Exercise instructions -> Output the data below verbatim, from the line containing "May I ask what current, in" through the end of the data.

Recorded information ->
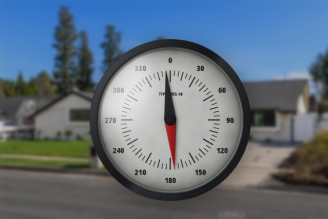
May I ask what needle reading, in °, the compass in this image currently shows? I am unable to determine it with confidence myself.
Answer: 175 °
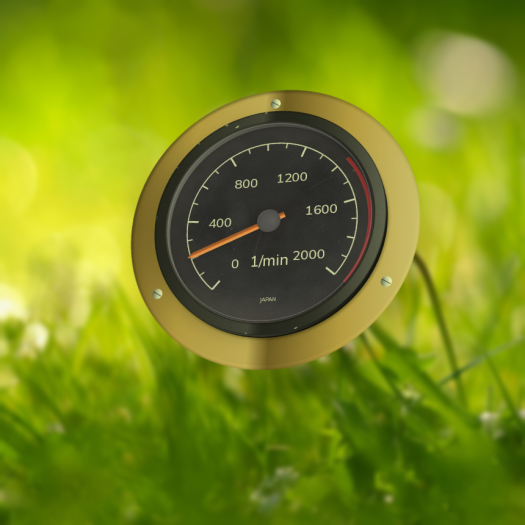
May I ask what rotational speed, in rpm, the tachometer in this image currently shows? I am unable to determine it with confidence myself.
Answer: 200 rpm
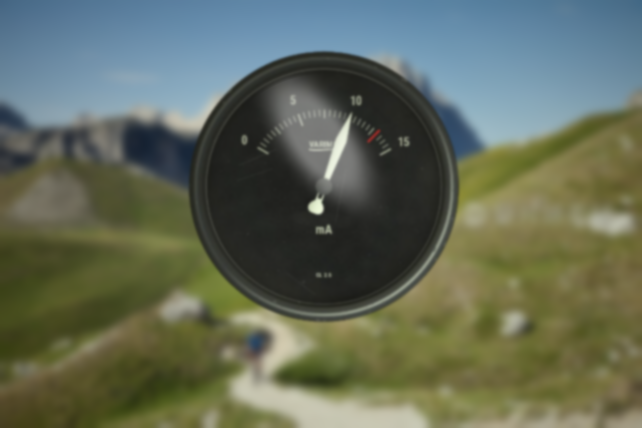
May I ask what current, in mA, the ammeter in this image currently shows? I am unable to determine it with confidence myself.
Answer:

Output for this exercise ->
May I ask what current, in mA, the ammeter in this image currently shows? I am unable to determine it with confidence myself.
Answer:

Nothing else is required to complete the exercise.